Opinion

EDITORIAL: New Railway System Could Be A Game Changer For Fiji And Fijians

Around the world, railways have been the preferred and one of the most economical forms of travel for passengers and to carry cargo. India has one of the largest railways
20 Feb 2018 15:28
EDITORIAL: New Railway  System Could  Be A Game Changer For Fiji And Fijians
Attorney-General Aiyaz Sayed Khaiyum(right), during his meeting with the Indian Minister for Railways Piyush Goyal.

Around the world, railways have been the preferred and one of the most economical forms of travel for passengers and to carry cargo.

India has one of the largest railways in the world and their metros, which is the railway in Indian cities, is one of the newest and most advanced in the world.

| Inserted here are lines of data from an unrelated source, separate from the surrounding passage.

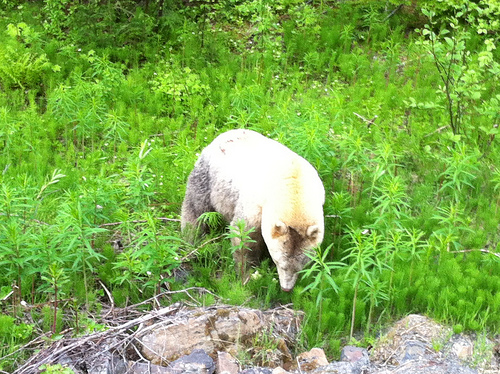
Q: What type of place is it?
A: It is a forest.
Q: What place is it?
A: It is a forest.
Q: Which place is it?
A: It is a forest.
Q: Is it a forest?
A: Yes, it is a forest.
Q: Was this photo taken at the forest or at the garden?
A: It was taken at the forest.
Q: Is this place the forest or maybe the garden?
A: It is the forest.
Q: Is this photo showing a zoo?
A: No, the picture is showing a forest.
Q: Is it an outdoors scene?
A: Yes, it is outdoors.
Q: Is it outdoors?
A: Yes, it is outdoors.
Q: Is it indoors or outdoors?
A: It is outdoors.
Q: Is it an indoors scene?
A: No, it is outdoors.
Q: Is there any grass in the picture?
A: Yes, there is grass.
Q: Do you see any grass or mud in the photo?
A: Yes, there is grass.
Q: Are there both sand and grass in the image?
A: No, there is grass but no sand.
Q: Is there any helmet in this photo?
A: No, there are no helmets.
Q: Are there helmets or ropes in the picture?
A: No, there are no helmets or ropes.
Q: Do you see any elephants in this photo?
A: No, there are no elephants.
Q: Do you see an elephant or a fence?
A: No, there are no elephants or fences.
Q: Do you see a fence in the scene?
A: No, there are no fences.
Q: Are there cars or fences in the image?
A: No, there are no fences or cars.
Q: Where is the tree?
A: The tree is in the forest.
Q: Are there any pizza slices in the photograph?
A: No, there are no pizza slices.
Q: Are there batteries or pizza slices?
A: No, there are no pizza slices or batteries.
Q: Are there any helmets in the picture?
A: No, there are no helmets.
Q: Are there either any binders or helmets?
A: No, there are no helmets or binders.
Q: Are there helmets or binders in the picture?
A: No, there are no helmets or binders.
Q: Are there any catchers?
A: No, there are no catchers.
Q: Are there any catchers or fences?
A: No, there are no catchers or fences.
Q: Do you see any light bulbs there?
A: No, there are no light bulbs.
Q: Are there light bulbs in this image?
A: No, there are no light bulbs.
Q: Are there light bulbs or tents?
A: No, there are no light bulbs or tents.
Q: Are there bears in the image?
A: Yes, there is a bear.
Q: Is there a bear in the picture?
A: Yes, there is a bear.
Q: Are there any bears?
A: Yes, there is a bear.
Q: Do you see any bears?
A: Yes, there is a bear.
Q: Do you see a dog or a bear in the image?
A: Yes, there is a bear.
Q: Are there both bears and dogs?
A: No, there is a bear but no dogs.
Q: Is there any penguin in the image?
A: No, there are no penguins.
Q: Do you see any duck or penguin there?
A: No, there are no penguins or ducks.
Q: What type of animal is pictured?
A: The animal is a bear.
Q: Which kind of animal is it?
A: The animal is a bear.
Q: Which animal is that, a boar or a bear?
A: This is a bear.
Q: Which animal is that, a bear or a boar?
A: This is a bear.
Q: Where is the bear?
A: The bear is in the grass.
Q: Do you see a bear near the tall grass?
A: Yes, there is a bear near the grass.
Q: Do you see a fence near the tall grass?
A: No, there is a bear near the grass.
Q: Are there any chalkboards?
A: No, there are no chalkboards.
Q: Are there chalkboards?
A: No, there are no chalkboards.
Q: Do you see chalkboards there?
A: No, there are no chalkboards.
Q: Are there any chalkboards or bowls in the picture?
A: No, there are no chalkboards or bowls.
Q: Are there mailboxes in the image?
A: No, there are no mailboxes.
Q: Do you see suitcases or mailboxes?
A: No, there are no mailboxes or suitcases.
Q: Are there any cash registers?
A: No, there are no cash registers.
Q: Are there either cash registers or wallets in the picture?
A: No, there are no cash registers or wallets.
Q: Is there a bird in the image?
A: No, there are no birds.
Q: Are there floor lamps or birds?
A: No, there are no birds or floor lamps.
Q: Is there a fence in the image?
A: No, there are no fences.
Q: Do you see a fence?
A: No, there are no fences.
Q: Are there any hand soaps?
A: No, there are no hand soaps.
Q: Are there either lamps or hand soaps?
A: No, there are no hand soaps or lamps.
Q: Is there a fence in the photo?
A: No, there are no fences.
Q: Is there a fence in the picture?
A: No, there are no fences.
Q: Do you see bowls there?
A: No, there are no bowls.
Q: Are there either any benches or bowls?
A: No, there are no bowls or benches.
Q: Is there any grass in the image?
A: Yes, there is grass.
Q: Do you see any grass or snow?
A: Yes, there is grass.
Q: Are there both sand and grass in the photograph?
A: No, there is grass but no sand.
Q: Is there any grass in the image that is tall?
A: Yes, there is grass that is tall.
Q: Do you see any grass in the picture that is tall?
A: Yes, there is grass that is tall.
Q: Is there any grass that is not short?
A: Yes, there is tall grass.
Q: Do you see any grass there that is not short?
A: Yes, there is tall grass.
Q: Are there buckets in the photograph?
A: No, there are no buckets.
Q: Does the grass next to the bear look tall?
A: Yes, the grass is tall.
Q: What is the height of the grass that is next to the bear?
A: The grass is tall.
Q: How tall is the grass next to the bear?
A: The grass is tall.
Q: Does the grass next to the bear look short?
A: No, the grass is tall.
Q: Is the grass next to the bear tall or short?
A: The grass is tall.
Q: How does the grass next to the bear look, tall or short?
A: The grass is tall.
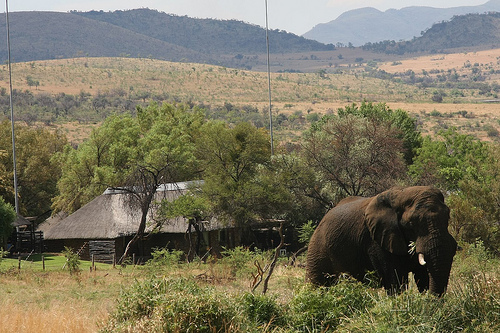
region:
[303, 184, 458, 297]
Large brown elephant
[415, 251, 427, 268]
One white elephant tusk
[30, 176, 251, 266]
Large brown hut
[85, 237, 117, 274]
Square wood on wood legs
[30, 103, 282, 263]
Large trees in front of a hut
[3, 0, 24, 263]
Large metal pole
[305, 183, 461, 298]
Elephant walking in a field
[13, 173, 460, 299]
Elephant walking away from a hut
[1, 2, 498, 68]
Four mountains in a mountain range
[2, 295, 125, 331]
Patch of dried grass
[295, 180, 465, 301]
Elephant is between the plants.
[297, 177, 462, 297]
Elephant is grey color.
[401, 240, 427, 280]
Tusk is white color.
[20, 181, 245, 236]
roof is grey color.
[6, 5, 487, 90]
Mountains are behind the elephant.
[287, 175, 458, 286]
Elephant has big ears.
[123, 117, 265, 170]
Leaves are green color.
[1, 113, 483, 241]
Trees are behind the elephant.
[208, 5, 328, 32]
Sky is white color.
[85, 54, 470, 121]
ground is brown color.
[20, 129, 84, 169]
green leaves in brown trees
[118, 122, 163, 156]
green leaves in brown trees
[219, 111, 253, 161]
green leaves in brown trees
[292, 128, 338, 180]
green leaves in brown trees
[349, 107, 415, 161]
green leaves in brown trees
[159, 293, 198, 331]
green leaves in brown bush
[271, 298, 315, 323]
green leaves in brown bush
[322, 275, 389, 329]
green leaves in brown bush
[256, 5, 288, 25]
white clouds in blue sky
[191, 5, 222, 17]
white clouds in blue sky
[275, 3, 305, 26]
white clouds in blue sky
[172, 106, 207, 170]
green leaves in brown trees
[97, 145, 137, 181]
green leaves in brown trees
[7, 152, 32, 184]
green leaves in brown trees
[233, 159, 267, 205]
green leaves in brown trees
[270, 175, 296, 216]
green leaves in brown trees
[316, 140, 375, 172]
green leaves in brown trees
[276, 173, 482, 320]
an elephant in grass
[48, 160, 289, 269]
a brown house by trees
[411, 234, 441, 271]
white tusk on elephant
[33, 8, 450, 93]
mountains in the distance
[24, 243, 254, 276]
a wood post fence with wire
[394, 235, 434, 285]
grass in mouth of elephant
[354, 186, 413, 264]
large ear of elephant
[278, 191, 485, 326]
a large brown elephant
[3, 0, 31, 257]
a large metal pole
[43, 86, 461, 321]
several trees around house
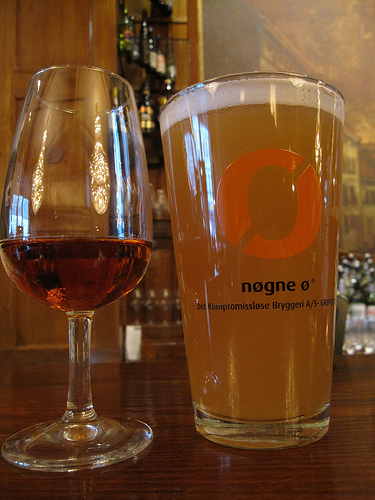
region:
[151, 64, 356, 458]
tall glass of yellow beverage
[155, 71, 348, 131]
white froth on top of yellow beverage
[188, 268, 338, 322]
black words on front of glass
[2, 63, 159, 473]
wine glass with red liquid in it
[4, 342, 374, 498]
brown wooden bar counter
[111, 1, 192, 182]
shelves of wine bottles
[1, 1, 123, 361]
side of wooden shelving unit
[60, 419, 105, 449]
light reflected on bottom of wine glass stem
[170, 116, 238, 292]
reflection of windows in sides of glass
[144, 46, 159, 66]
white label on front of wine bottle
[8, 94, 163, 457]
small and round champagne glass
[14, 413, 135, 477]
round base on glass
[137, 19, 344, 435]
tall glass with beer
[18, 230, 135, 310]
brown liquor in glass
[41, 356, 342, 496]
glasses on wood table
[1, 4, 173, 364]
brown door behind glasses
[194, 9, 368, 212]
picture on wall behind glasses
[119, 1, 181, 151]
bottles next to door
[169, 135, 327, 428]
orange beer in glass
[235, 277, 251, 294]
Black letter etched onto glass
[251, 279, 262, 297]
Black letter etched onto glass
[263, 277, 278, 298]
Black letter etched onto glass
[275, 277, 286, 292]
Black letter etched onto glass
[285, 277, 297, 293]
Black letter etched onto glass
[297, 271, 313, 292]
Black letter etched onto glass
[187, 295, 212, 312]
Black letter etched onto glass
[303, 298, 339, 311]
Black letter etched onto glass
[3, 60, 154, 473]
this is a glass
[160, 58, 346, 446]
this is a glass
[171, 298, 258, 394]
this wine in a glad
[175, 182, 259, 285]
this wine in a glad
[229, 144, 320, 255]
this wine in a glad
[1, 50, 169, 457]
wine in a glass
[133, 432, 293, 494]
the table is brown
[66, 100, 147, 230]
the glass is reflecting the light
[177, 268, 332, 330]
black writing on the glass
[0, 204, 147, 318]
the liquid is amber colored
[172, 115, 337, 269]
an o on the glass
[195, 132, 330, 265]
the o is orange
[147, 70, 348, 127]
foam at the top of the drink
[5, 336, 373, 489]
The wooden table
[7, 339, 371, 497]
A wooden table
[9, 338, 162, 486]
The bottom of the glass to the left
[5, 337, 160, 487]
A bottom of the glass to the left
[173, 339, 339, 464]
The bottom of the glass to the right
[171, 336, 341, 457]
A bottom of the glass to the right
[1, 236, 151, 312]
The wine in the glass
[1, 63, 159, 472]
The wineglass on the table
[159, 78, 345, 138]
The foam in the beer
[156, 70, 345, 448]
The glass with the beer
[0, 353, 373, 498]
The table under the glasses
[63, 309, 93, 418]
The stem of the glass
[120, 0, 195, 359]
The cabinet behind the glasses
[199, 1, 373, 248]
The wall is painted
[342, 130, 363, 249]
The white building painted on the wall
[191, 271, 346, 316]
black writing on tall mug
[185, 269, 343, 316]
black writing on tall mug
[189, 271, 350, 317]
black writing on tall mug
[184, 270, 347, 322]
black writing on tall mug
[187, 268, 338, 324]
black writing on tall mug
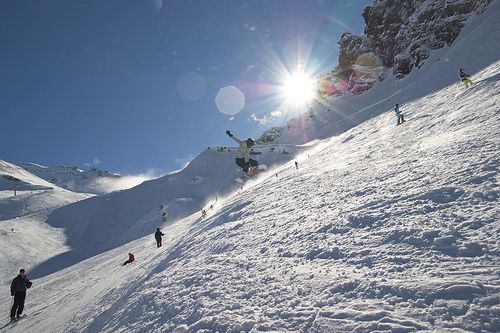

The fact that Indian experts are coming to Fiji to do a study on how we can connect our towns and cities with railways is a huge step in the right direction. It is a huge step towards modernising Fiji, a huge step in bringing Fiji up to par with our more developed neighbours –  Australia and New Zealand.

Fiji has always led the charge among countries in the Pacific and if we are to lead the charge in setting up our railways for passengers and for cargo it will change the face of our country.

Attorney-General Aiyaz Sayed-Khaiyum, during his meeting with the India Minister for Railways Piyush Goyal, said using an upgraded rail system for passengers and cargo would greatly relieve pressure on Fijian roads. It is indeed fundamental to the long-term sustainable development of the country.

Achieving something of this magnitude has no doubt required a lot of negotiation and Mr Sayed-Khaiyum is just the man for it.

His foresight that Fiji needs a railway system in place will benefit Fijians not only today but also for generations to come.

Some of the areas in which we will no doubt make the most of the railway system is tourism, daily travels and transporting cargo.

Tourists getting off at Nadi International Airport will be able to travel easily throughout the country. That will mean the tourism dollar will be spent in more places rather than being confined to one or two towns.

Imagine being able to transport vegetables from Sigatoka to Suva in a matter of less than an hour. Not only will the cost of transportation decrease for farmers but that decrease in price will be passed onto Fijians every day.

Imagine not being stuck in traffic every single morning. Travel from Suva to Nausori could be a journey of less than 15 minutes. The same can be expected for travel time between Nadi and Lautoka.

This is a win-win situation for Fiji and we have the right man leading the charge on this front.